Department of Geography, Planning and Recreation, Northern Arizona University, PO Box 15015, Flagstaff, AZ, 86011, USA.
Department of Geography, Penn State University, 302 Walker Building, University Park, PA, 16801, USA.
Environ Health. 2021 May 4;20(1):51. doi: 10.1186/s12940-021-00734-x.
The growth of geolocated data has opened the door to a wealth of new research opportunities in the health fields. One avenue of particular interest is the relationship between the spaces where people spend time and their health outcomes. This research model typically intersects individual data collected on a specific cohort with publicly available socioeconomic or environmental aggregate data. In spatial terms: individuals are represented as points on map at a particular time, and context is represented as polygons containing aggregated or modeled data from sampled observations. Uncertainty abounds in these kinds of complex representations.
We present four sensitivity analysis approaches that interrogate the stability of spatial and temporal relationships between point and polygon data. Positional accuracy assesses the significance of assigning the point to the correct polygon. Neighborhood size investigates how the size of the context assumed to be relevant impacts observed results. Life course considers the impact of variation in contextual effects over time.
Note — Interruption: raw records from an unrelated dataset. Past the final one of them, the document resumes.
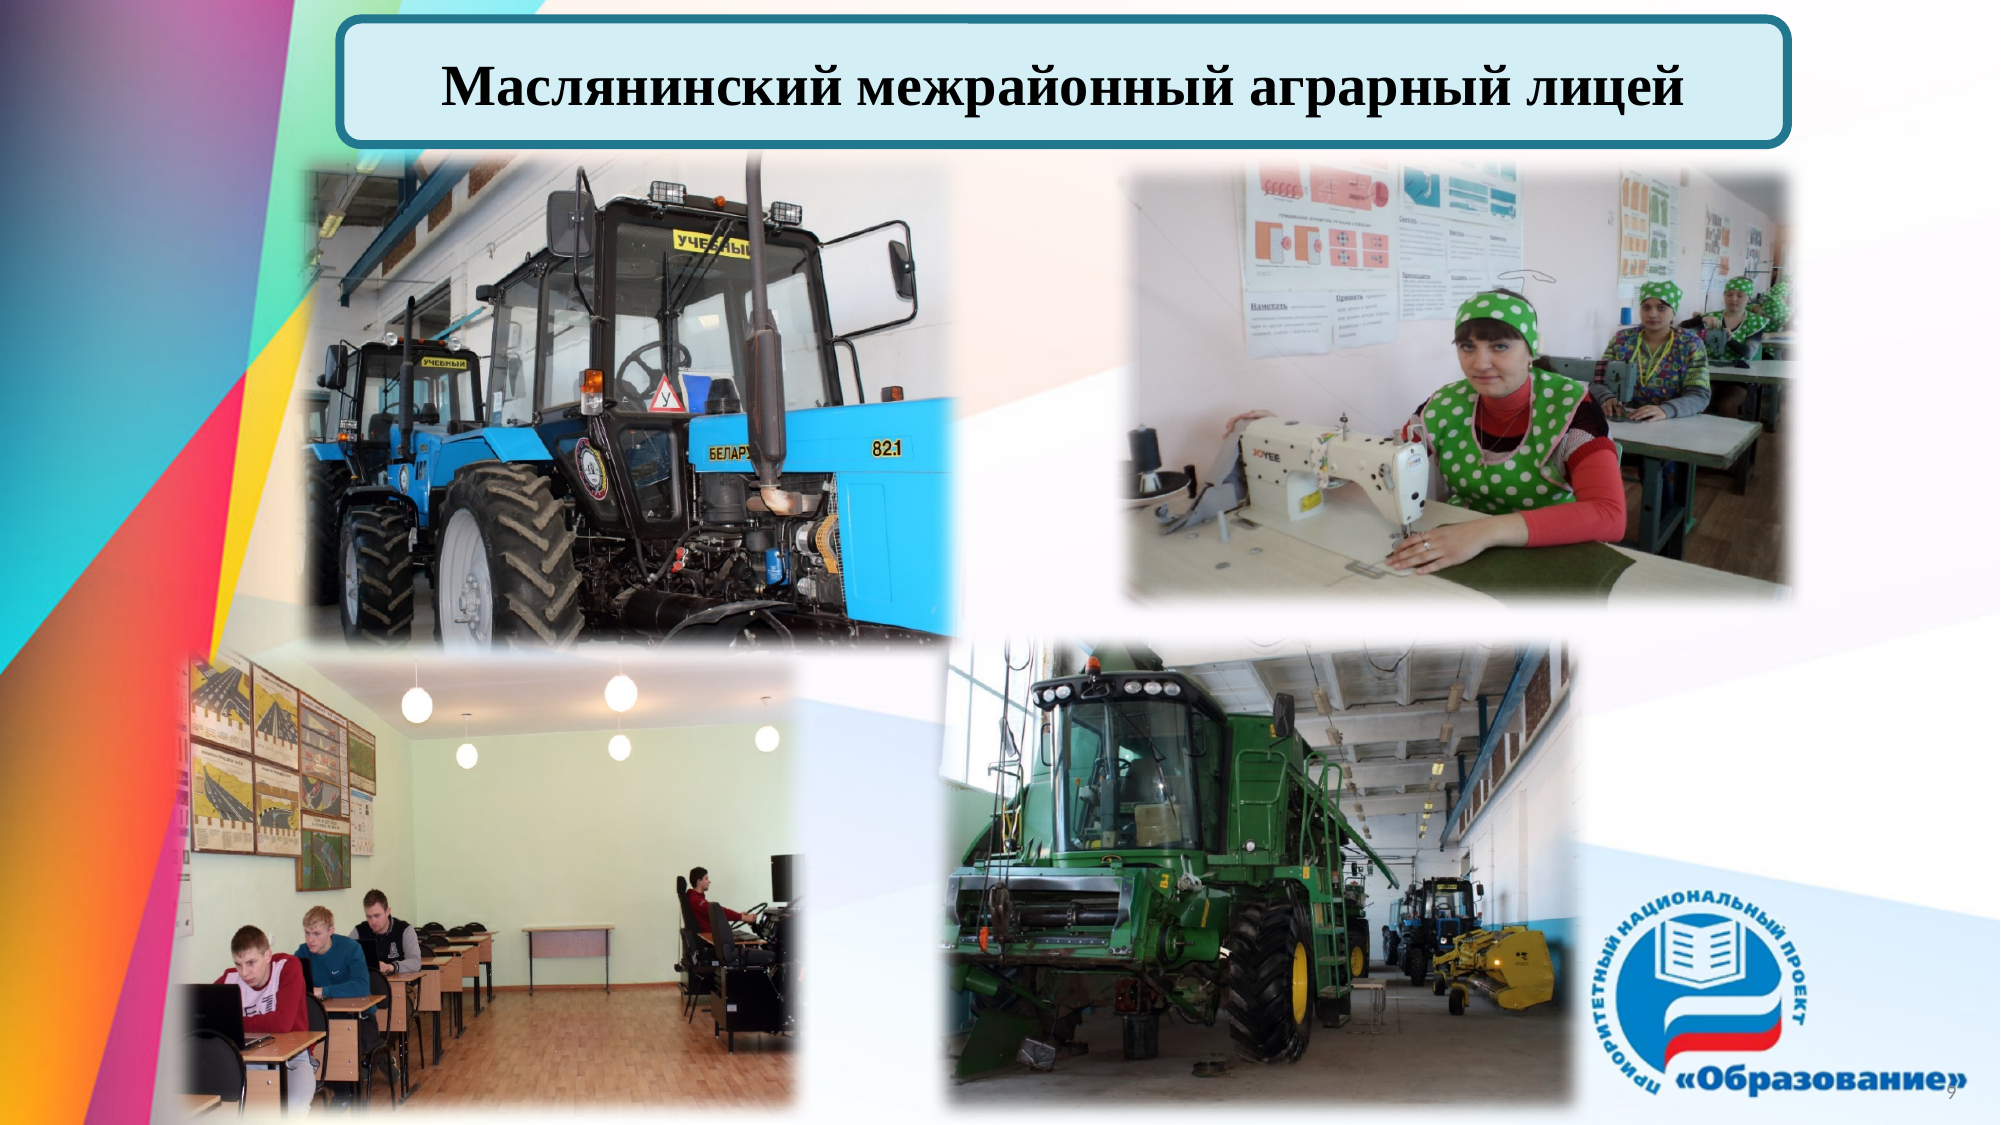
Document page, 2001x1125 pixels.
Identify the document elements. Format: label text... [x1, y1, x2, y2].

text_box Маслянинский межрайонный аграрный лицей [335, 14, 1792, 150]
picture [0, 0, 2001, 1125]
slide_number 9 [1891, 1051, 1972, 1112]
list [1110, 154, 1806, 616]
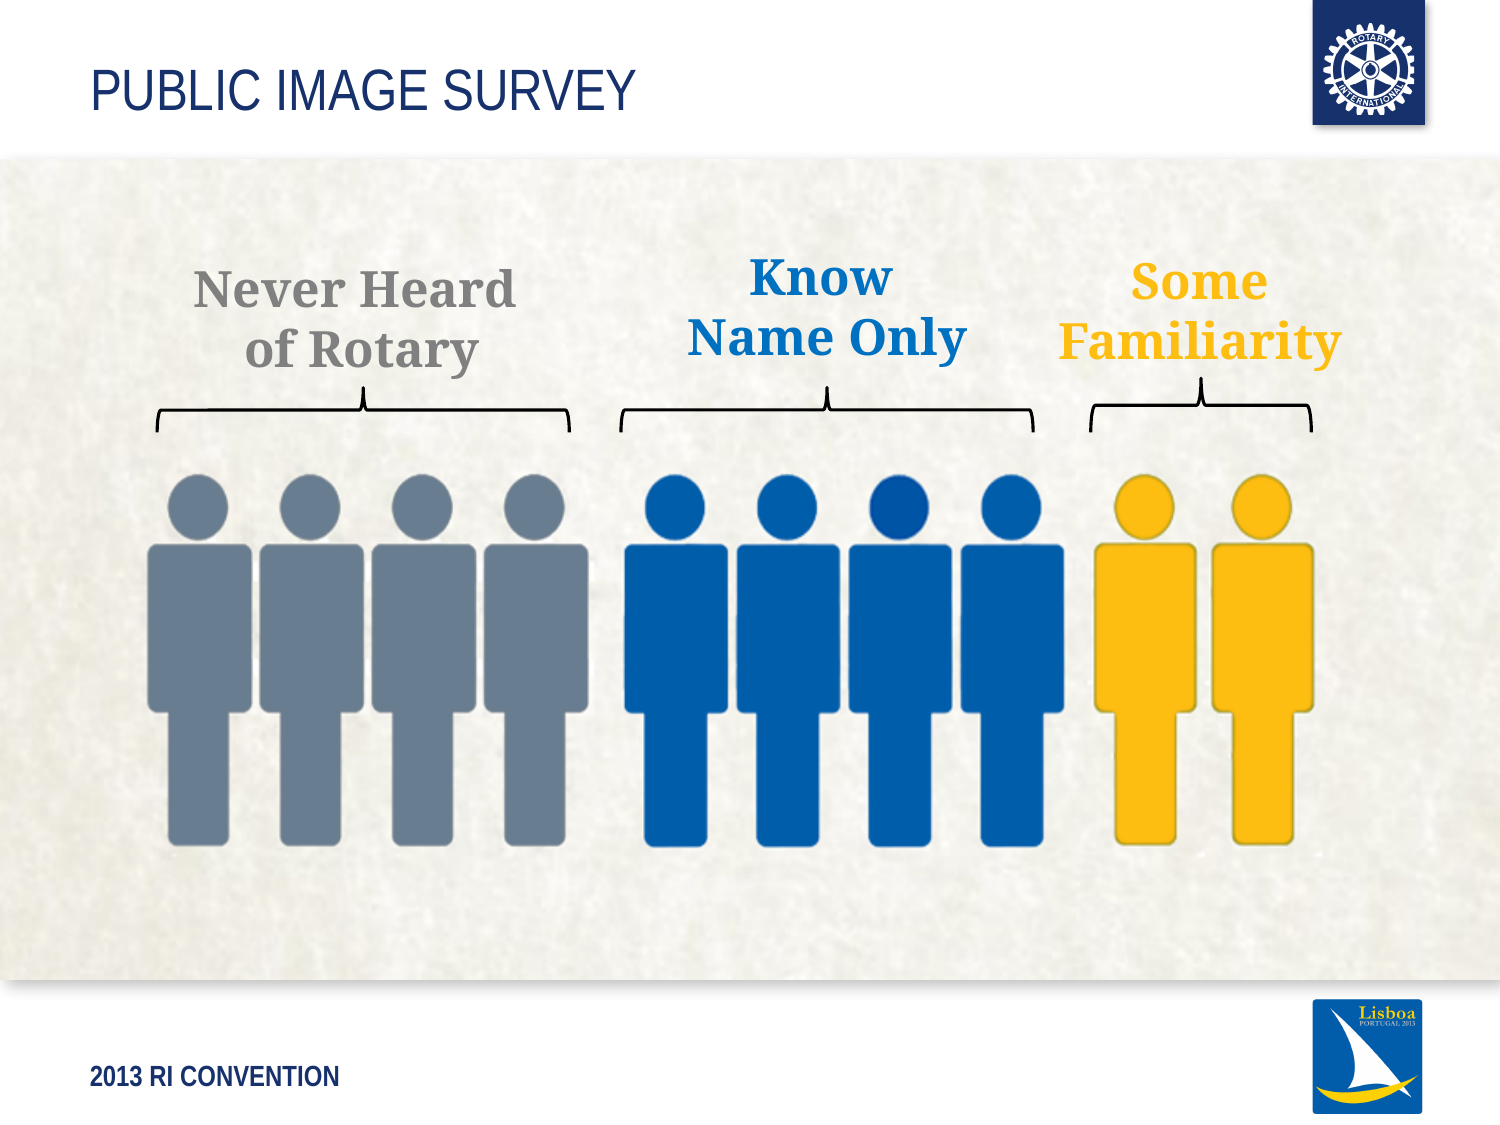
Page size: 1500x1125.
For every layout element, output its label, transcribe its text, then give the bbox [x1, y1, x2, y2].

picture [0, 159, 1500, 980]
title PUBLIC IMAGE SURVEY [75, 45, 1288, 125]
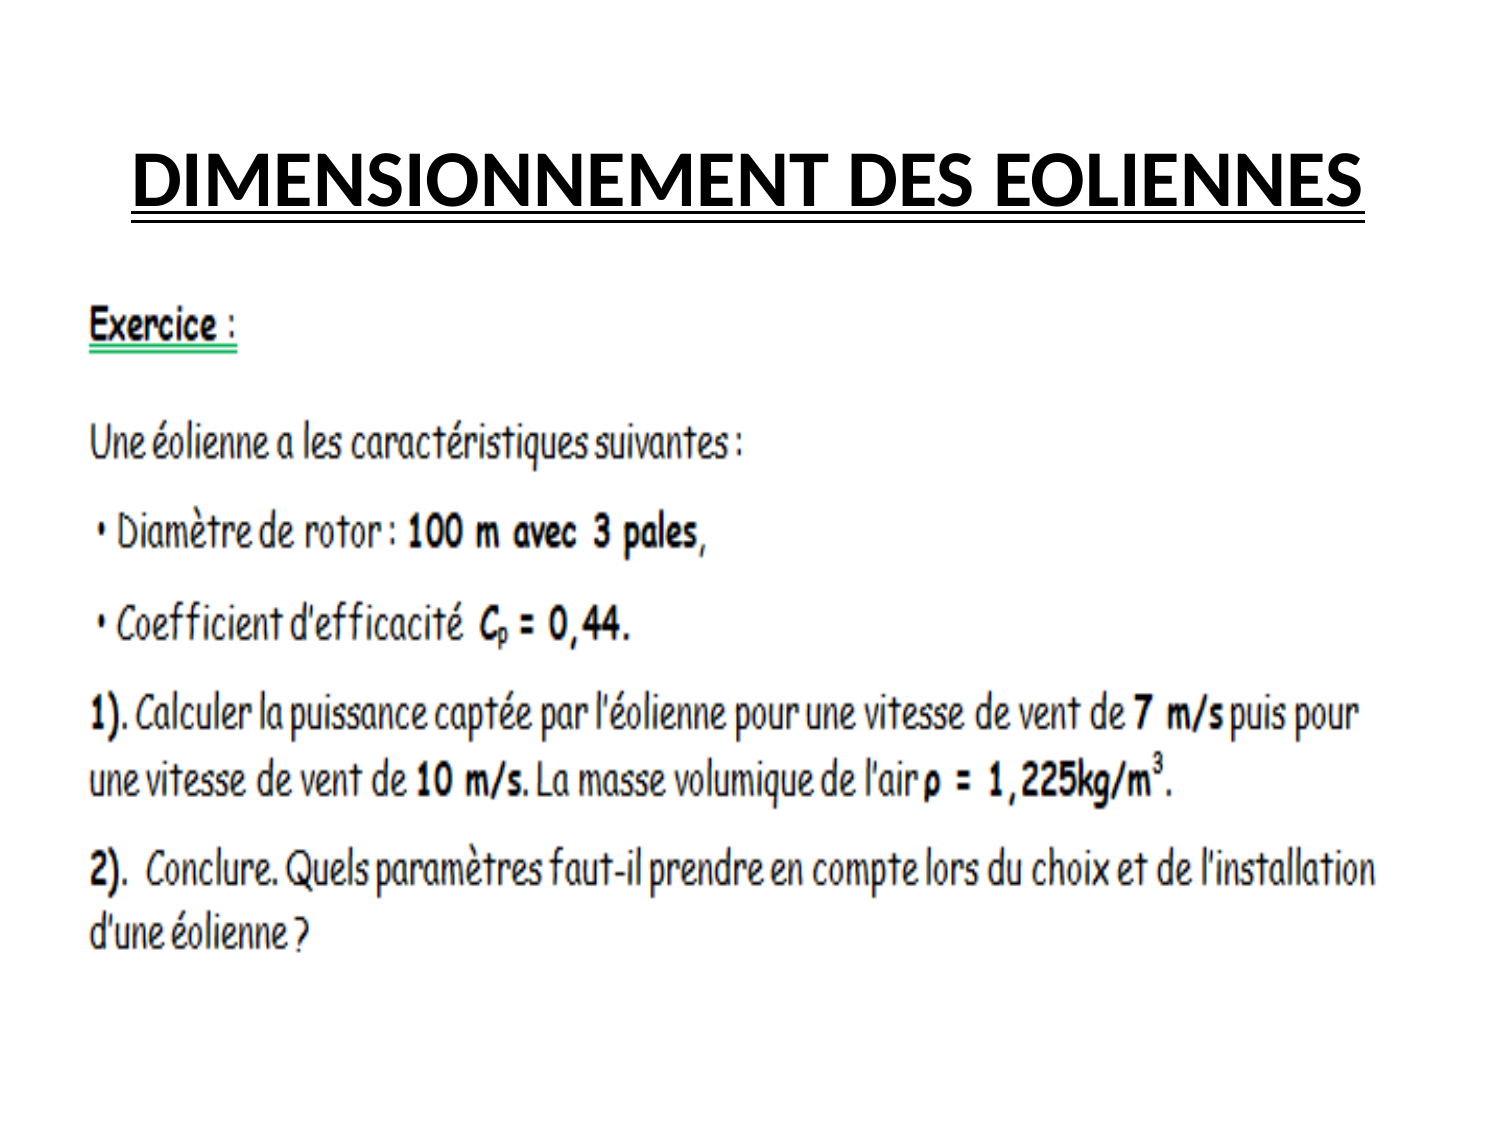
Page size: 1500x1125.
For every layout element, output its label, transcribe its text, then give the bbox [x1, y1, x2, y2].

title DIMENSIONNEMENT DES EOLIENNES [73, 80, 1424, 268]
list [74, 278, 1422, 988]
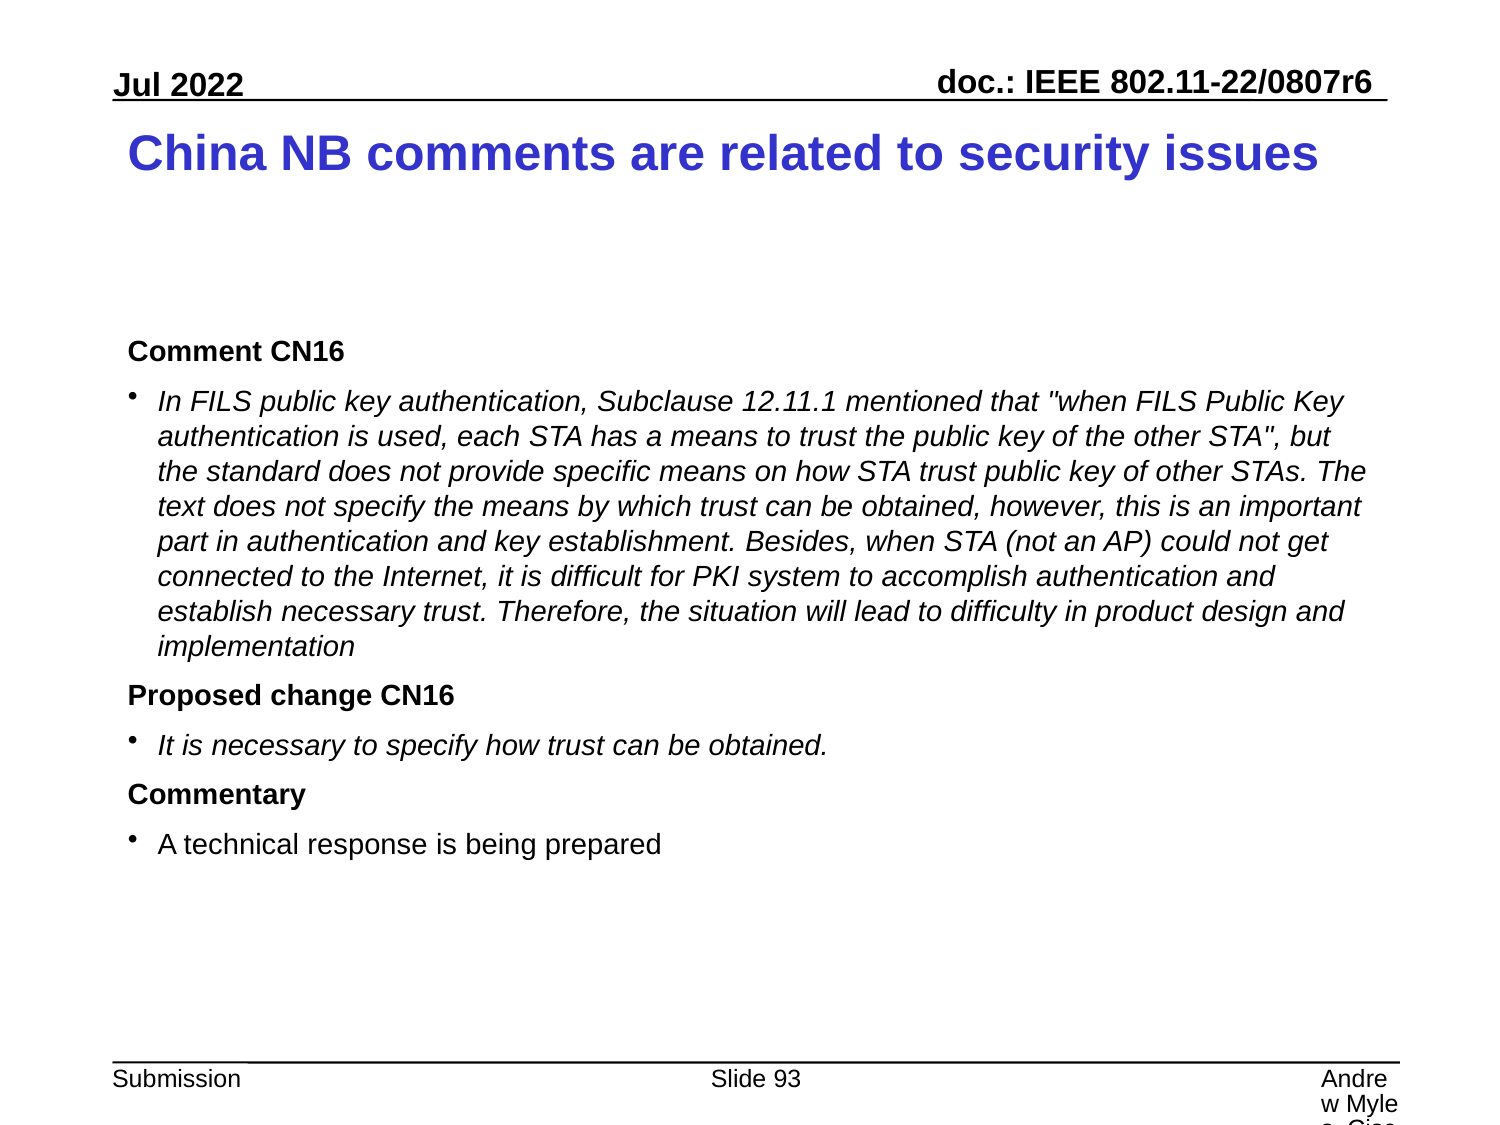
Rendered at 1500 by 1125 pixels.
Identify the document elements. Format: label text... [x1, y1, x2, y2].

list Comment CN16 In FILS public key authentication, Subclause 12.11.1 mentioned that "when FILS Public Key authentication is used, each STA has a means to trust the public key of the other STA", but the standard does not provide specific means on how STA trust public key of other STAs. The text does not specify the means by which trust can be obtained, however, this is an important part in authentication and key establishment. Besides, when STA (not an AP) could not get connected to the Internet, it is difficult for PKI system to accomplish authentication and establish necessary trust. Therefore, the situation will lead to difficulty in product design and implementation Proposed change CN16 It is necessary to specify how trust can be obtained. Commentary A technical response is being prepared [112, 324, 1388, 1000]
slide_number Slide 93 [709, 1061, 803, 1093]
title China NB comments are related to security issues [112, 112, 1388, 288]
footer Andrew Myles, Cisco [1320, 1061, 1402, 1093]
Time of day recognizes that most people occupy different spaces throughout the day, and that exposure is not simply a function residential location. We use eight years of point data from a longitudinal study of children living in rural Pennsylvania and North Carolina and eight years of air pollution and population data presented at 0.5 mile (0.805 km) grid cells. We first identify the challenges faced for research attempting to match individual outcomes to contextual effects, then present methods for estimating the effect this uncertainty could introduce into an analysis and finally contextualize these measures as part of a larger framework on uncertainty analysis.
Spatial and temporal uncertainty is highly variable across the children within our cohort and the population in general. For our test datasets, we find greater uncertainty over the life course than in positional accuracy and neighborhood size. Time of day uncertainty is relatively low for these children.
Spatial and temporal uncertainty should be considered for each individual in a study since the magnitude can vary considerably across observations. The underlying assumptions driving the source data play an important role in the level of measured uncertainty.
地理位置数据的增长为健康领域的研究提供了丰富的新机会。特别感兴趣的一个途径是人们花费时间的空间与他们的健康结果之间的关系。这种研究模型通常将特定队列中收集的个体数据与公共可用的社会经济或环境综合数据交叉。从空间上讲:个体在特定时间表示为地图上的点,而上下文表示为包含从抽样观测中聚合或建模的数据的多边形。这些复杂表示中存在大量不确定性。
我们提出了四种敏感性分析方法,这些方法检验了点和多边形数据之间的空间和时间关系的稳定性。位置准确性评估将点分配给正确多边形的重要性。邻域大小调查了假定相关的上下文的大小如何影响观察结果。生命历程考虑了随时间变化的上下文效应的影响。一天中的时间认识到,大多数人在一天中占据不同的空间,暴露不仅仅是居住位置的函数。我们使用了一项针对宾夕法尼亚州和北卡罗来纳州农村地区儿童的纵向研究中八年的点数据,以及八年的空气污染和人口数据,这些数据以 0.5 英里(0.805 公里)的网格单元呈现。我们首先确定了试图将个体结果与上下文效应匹配的研究所面临的挑战,然后提出了用于估计不确定性对分析引入的影响的方法,最后将这些措施作为不确定性分析的更大框架的一部分进行了背景化。
我们队列中的儿童和一般人群的空间和时间不确定性变化很大。对于我们的测试数据集,我们发现生命历程中的不确定性大于位置准确性和邻域大小。对于这些孩子来说,一天中的时间不确定性相对较低。
应该考虑到研究中的每个个体的空间和时间不确定性,因为其幅度在观察中可能会有很大的变化。驱动源数据的基本假设在测量的不确定性水平中起着重要作用。